Let the Rights of Man be established, Equality enthroned, a sound Constitution drafted, with its powers clearly defined; let all privileges, distinctions of birth and monopolies be annulled; establish liberty of trade and industry, the freedom of the press, equal division of family inheritances, publicity of all government measures, and you will be certain to have excellent laws, and may dispel from your mind the dread of the powerful; for, whether they like it or not, all citizens will then be subject to the law.

  1. A King will prevent the Legislature from usurping authority.

If representatives, who cannot act as administrators or judges, are often renewed, if their functions are determined by law, if the people can summon at any moment their national conventions and primary assemblies, the tyranny of a legislature would have only a very short existence, especially among a people capable of self-defense, who can read, and have newspapers, guns and pikes. Why assume an evil solely for the purpose of providing a remedy?

  1. To strengthen the executive power, we should have a King.

Such a proposition might have a certain force when we had nobles, priests, parliaments, and other privileged classes. Now, however, the law is all powerful, and as it is the expression of the general will, it is the interest of everyone to see that it is executed. On the contrary, the presence of a hereditary king tends to weaken the executive power, as was clearly demonstrated recently when we attempted to unite Royalty and Liberty in marriage bonds.

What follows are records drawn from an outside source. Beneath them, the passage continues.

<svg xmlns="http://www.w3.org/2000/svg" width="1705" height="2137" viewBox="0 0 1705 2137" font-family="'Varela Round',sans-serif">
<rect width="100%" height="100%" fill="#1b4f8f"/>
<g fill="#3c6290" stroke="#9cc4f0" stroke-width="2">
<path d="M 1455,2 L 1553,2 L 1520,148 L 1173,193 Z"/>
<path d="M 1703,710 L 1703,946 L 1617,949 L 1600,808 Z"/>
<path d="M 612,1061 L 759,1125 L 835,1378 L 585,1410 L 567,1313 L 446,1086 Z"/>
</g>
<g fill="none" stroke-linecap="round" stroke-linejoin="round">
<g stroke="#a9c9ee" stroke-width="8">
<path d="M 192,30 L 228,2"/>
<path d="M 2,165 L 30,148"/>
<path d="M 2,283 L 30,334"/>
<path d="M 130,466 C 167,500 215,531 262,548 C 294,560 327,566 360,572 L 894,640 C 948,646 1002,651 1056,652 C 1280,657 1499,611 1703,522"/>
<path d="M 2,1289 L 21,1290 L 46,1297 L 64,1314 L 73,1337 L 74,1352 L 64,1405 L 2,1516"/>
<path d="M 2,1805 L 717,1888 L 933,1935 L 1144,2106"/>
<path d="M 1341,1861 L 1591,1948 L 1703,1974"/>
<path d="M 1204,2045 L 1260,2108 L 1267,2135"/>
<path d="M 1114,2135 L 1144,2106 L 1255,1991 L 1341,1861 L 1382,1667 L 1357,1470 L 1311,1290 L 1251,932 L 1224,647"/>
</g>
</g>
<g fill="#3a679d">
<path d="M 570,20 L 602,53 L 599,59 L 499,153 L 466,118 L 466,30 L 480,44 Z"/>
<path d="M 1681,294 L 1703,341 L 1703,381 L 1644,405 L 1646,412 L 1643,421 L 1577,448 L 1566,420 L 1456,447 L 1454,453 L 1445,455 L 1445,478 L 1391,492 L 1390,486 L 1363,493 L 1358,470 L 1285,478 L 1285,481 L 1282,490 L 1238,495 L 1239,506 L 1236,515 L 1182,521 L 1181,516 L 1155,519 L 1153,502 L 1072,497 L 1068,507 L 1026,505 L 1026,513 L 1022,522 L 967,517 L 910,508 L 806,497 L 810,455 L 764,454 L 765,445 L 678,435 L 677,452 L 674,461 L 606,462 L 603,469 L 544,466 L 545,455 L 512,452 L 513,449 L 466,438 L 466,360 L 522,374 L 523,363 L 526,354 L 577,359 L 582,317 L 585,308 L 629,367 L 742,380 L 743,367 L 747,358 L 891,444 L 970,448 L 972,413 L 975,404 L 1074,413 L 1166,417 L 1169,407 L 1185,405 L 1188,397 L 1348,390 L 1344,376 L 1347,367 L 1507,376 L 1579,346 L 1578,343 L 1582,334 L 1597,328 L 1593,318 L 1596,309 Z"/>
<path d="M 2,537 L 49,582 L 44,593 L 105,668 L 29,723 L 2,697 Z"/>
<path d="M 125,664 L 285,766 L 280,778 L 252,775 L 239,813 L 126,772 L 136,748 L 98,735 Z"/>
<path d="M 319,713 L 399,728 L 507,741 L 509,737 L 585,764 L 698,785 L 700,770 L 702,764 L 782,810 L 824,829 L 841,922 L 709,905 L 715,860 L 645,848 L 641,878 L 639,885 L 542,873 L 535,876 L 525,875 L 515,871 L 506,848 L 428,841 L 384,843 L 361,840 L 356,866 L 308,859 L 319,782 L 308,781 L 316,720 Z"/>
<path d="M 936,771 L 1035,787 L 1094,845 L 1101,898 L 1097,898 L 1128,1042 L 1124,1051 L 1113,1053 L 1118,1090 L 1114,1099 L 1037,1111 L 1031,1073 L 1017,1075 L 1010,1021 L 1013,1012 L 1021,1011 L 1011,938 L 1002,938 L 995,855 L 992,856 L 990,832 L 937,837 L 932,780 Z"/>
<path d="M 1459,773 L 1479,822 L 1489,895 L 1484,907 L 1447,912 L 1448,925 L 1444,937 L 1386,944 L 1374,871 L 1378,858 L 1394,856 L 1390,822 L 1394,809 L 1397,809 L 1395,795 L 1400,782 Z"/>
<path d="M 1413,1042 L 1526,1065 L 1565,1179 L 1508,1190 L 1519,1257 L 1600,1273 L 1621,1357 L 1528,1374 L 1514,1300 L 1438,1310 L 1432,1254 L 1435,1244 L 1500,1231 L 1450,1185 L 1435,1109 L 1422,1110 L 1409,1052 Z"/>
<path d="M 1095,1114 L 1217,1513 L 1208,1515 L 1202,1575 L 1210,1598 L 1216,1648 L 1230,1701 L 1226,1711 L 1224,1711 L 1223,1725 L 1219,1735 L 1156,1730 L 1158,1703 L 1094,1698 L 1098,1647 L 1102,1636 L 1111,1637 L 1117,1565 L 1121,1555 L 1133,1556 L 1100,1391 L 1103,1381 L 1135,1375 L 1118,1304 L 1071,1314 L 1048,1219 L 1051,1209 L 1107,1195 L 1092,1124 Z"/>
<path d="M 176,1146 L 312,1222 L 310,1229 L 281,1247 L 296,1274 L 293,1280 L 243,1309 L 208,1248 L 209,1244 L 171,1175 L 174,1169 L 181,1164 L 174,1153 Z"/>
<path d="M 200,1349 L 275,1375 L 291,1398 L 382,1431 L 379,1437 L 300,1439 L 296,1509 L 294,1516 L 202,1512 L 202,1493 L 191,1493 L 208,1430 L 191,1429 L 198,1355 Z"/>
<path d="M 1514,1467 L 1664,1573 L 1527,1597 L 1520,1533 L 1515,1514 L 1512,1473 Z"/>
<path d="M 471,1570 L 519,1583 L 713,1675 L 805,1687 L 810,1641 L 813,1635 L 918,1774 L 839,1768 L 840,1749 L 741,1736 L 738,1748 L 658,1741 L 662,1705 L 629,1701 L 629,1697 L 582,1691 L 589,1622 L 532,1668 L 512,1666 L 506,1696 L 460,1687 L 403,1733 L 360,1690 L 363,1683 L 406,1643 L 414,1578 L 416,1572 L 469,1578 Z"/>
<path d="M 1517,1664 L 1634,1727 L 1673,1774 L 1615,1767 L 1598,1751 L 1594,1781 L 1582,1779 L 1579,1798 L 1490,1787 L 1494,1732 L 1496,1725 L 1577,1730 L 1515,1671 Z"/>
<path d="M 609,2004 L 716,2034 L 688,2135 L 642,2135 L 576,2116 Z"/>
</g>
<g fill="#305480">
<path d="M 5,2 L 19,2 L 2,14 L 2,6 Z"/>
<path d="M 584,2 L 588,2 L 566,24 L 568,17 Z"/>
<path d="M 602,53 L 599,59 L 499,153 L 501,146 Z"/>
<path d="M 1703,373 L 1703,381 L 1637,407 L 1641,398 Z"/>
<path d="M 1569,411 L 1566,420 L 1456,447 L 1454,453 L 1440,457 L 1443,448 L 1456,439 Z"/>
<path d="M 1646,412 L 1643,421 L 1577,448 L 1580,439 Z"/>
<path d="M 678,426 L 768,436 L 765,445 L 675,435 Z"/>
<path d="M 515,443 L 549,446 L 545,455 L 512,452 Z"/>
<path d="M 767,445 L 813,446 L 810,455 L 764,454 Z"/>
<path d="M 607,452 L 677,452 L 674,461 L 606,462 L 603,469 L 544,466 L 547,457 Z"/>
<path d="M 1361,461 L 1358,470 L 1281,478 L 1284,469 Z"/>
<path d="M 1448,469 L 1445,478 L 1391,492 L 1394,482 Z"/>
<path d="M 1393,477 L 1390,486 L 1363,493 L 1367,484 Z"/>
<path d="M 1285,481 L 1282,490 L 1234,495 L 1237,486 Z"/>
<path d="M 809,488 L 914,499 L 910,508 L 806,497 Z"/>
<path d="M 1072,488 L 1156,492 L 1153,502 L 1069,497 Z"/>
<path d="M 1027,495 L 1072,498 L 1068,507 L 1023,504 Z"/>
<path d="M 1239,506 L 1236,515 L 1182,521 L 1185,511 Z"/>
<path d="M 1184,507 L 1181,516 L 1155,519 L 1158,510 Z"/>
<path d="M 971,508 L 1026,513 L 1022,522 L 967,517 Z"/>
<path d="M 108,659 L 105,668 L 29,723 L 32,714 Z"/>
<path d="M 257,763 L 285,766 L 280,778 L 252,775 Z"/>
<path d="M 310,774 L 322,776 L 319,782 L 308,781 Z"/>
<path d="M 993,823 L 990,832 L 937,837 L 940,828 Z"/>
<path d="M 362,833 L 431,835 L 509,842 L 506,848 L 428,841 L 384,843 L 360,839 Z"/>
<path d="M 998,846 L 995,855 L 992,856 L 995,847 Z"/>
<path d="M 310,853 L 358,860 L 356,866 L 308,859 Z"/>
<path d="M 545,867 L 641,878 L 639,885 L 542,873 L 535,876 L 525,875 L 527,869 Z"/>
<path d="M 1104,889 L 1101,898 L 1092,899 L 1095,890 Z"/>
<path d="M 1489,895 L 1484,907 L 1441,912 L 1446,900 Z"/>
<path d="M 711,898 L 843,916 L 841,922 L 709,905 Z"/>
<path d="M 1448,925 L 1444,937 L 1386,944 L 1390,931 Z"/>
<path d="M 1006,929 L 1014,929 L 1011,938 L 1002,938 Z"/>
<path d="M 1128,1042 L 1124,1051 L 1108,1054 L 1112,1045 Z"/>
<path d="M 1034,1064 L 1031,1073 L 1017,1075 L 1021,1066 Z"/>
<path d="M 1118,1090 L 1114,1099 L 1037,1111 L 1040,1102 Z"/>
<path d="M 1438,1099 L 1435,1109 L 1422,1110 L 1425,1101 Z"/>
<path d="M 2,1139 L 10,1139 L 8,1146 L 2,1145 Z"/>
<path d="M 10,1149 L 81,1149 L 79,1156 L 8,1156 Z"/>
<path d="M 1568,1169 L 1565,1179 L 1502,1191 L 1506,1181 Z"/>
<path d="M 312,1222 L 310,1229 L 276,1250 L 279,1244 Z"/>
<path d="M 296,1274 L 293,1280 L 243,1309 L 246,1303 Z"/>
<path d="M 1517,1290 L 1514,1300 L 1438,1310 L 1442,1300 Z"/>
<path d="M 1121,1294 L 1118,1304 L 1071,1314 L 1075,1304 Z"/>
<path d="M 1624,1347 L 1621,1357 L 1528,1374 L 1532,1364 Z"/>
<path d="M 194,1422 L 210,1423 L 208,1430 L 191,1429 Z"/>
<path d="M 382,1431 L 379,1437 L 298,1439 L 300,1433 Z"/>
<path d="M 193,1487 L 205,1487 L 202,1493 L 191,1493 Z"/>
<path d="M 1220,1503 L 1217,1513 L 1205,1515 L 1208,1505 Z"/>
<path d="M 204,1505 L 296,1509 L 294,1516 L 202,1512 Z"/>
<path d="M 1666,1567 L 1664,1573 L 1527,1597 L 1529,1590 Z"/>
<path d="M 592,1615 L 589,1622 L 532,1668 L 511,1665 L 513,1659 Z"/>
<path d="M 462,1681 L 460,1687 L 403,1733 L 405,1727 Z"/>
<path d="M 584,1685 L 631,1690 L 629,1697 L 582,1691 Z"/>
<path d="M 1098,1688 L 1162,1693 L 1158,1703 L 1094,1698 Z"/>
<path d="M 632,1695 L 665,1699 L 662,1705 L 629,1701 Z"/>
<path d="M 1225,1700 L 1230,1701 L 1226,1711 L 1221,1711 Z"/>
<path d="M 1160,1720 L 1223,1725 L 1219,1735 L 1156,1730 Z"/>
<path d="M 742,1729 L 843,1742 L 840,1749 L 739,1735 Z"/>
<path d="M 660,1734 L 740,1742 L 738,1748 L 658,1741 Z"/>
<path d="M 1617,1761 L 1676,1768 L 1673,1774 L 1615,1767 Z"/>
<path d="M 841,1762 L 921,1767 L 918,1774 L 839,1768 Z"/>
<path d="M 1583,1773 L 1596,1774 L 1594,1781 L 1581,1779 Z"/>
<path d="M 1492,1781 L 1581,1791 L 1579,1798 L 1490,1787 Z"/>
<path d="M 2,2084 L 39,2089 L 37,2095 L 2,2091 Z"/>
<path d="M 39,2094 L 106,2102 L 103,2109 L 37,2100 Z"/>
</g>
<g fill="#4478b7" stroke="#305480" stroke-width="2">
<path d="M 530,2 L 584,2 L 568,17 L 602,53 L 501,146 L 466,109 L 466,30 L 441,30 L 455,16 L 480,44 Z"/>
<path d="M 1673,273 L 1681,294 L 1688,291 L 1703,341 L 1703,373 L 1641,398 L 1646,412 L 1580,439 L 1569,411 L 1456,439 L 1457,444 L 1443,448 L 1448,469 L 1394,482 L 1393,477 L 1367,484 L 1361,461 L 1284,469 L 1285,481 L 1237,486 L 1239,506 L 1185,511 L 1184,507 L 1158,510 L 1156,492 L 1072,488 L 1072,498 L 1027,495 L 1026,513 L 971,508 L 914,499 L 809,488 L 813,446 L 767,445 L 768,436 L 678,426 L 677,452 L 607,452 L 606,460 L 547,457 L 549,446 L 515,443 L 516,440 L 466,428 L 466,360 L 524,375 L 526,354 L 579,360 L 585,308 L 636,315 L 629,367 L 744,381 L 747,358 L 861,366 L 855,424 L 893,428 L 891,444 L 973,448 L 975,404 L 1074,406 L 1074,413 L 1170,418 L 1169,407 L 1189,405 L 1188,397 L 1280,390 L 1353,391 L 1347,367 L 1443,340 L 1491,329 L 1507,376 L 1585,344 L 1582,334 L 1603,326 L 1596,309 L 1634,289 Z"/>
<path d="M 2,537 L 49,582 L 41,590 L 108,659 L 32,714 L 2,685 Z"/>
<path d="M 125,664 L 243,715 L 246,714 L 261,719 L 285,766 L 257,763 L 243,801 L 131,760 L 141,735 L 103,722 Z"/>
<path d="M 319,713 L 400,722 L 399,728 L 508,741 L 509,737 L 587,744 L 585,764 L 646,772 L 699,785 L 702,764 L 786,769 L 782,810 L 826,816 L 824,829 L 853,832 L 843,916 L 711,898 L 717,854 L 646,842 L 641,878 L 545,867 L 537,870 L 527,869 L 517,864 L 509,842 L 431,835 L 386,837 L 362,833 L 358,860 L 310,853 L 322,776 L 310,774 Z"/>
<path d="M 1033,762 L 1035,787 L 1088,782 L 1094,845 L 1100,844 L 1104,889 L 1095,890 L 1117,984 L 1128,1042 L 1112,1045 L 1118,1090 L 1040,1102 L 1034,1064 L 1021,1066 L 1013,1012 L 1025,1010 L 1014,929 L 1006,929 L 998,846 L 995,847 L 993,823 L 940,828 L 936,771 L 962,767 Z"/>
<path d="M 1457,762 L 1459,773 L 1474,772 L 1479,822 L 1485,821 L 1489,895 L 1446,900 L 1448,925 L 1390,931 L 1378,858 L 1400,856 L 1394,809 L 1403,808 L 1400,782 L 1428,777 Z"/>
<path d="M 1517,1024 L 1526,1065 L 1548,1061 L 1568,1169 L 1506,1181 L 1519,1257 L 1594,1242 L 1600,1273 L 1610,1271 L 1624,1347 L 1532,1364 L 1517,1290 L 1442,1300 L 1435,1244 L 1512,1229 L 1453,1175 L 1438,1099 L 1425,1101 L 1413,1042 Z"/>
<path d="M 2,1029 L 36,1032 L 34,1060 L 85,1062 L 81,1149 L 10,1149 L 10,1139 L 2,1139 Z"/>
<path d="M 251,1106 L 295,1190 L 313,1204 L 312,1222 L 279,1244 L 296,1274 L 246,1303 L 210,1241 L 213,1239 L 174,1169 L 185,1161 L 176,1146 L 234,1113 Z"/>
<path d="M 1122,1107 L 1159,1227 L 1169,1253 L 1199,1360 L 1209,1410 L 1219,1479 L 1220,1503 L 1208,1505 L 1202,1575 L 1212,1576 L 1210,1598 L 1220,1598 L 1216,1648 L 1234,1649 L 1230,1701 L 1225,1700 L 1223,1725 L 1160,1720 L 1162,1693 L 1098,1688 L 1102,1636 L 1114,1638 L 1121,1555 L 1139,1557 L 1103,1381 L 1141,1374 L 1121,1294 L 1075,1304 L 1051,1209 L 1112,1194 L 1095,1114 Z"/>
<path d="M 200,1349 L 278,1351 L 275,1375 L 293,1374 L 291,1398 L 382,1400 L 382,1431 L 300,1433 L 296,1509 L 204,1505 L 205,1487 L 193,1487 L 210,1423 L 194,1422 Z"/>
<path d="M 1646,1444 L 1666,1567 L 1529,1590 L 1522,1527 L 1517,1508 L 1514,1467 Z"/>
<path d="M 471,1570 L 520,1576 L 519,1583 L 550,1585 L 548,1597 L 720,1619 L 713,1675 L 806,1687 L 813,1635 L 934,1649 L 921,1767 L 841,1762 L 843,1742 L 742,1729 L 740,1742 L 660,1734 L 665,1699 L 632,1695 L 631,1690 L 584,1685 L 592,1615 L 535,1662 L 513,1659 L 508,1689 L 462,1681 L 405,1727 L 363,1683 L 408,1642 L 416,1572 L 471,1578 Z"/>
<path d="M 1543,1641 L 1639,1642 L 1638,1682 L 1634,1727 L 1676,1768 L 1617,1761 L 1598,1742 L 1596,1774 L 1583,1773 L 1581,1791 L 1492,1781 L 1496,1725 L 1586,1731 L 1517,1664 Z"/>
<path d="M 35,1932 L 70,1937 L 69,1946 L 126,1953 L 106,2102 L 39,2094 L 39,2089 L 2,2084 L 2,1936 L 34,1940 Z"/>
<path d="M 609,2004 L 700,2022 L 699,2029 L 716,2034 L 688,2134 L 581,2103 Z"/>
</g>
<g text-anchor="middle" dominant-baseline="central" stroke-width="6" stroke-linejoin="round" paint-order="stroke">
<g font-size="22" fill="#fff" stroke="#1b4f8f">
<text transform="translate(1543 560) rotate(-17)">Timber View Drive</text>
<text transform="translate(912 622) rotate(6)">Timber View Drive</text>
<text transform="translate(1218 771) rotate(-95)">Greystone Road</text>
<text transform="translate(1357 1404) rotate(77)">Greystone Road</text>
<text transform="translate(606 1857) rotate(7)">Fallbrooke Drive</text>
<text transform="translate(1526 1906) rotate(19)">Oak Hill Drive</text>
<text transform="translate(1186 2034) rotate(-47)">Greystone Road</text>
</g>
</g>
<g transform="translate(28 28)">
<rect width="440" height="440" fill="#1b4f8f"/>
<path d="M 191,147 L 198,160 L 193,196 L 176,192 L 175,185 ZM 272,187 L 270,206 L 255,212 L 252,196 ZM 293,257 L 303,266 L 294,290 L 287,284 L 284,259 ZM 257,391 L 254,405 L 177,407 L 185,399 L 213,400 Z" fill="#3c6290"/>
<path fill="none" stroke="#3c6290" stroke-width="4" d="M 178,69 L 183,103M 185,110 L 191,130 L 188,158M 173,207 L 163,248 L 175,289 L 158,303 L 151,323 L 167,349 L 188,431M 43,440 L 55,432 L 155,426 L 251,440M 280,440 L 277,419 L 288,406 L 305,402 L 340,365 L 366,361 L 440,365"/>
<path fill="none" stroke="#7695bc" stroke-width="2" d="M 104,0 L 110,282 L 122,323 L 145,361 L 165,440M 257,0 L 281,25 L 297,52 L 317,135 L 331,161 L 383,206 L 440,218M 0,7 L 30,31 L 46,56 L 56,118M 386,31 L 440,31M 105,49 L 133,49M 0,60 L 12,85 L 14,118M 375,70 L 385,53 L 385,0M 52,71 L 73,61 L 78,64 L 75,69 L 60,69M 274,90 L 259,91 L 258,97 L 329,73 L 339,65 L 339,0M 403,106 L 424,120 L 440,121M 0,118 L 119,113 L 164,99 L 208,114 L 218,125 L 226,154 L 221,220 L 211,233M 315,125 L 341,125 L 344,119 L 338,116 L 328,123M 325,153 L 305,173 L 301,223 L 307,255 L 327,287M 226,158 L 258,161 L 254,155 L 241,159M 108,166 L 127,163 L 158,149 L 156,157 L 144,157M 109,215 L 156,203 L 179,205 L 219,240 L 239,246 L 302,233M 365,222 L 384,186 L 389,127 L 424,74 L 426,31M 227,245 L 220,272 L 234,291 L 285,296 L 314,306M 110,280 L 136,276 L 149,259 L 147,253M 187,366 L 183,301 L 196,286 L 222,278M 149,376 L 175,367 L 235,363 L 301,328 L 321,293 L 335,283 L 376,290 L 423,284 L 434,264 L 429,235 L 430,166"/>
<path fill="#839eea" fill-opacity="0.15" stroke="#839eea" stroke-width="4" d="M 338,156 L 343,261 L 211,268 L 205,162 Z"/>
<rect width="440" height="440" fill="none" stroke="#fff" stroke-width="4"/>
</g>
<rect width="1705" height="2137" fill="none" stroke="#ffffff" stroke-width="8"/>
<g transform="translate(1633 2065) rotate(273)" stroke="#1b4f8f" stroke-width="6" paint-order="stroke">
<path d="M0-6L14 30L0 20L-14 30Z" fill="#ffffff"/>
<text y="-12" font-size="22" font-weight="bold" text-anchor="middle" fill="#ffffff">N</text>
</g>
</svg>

For that matter, those who hold this opinion are persons who identify the king with the Executive Power. My readers, I fancy, entertain more enlightened sentiments.

The following is another not uncommon fallacy: "We must have either an

hereditary chief or an elective chief. If we have an elective chief, the citizens will quarrel about the candidates, and every election will be followed by a civil war.” In the first place, such civil wars as have arisen in England and France were the result, not of election, but of hereditary succession; and, in addition, the scourge of foreign war has, for a score of times, devastated these kingdoms, because of the claims asserted by certain royal families. In fine, all the disturbances that occurred during the Regency had their source in hereditary succession.

The great point, however, to be considered is this: an elective chief will not be followed by a train of courtiers, will not be surrounded with royal pageantry, will not be puffed up with servile adulation, and will not have an income of thirty millions; and besides, his fellow-citizens will not elect him to an office of several years’ duration without limiting his authority and keeping his income within due bounds.

Moreover, the presence of a king entails the presence of an aristocracy and of taxation reaching thirty millions. This is doubtless why Franklin styled Royalism a crime as bad as poisoning.

The sole reason why Royalty, with all its visionary splendor, its assumed necessity, the superstitious idolatry that follows in its train, was created was for the purpose of exacting from its victims excessive taxation and willing submission.

Royalty and Popery have had the same goal to attain and have been supported by the same deceptions; they are now falling into the same decay under the rays of the same Light.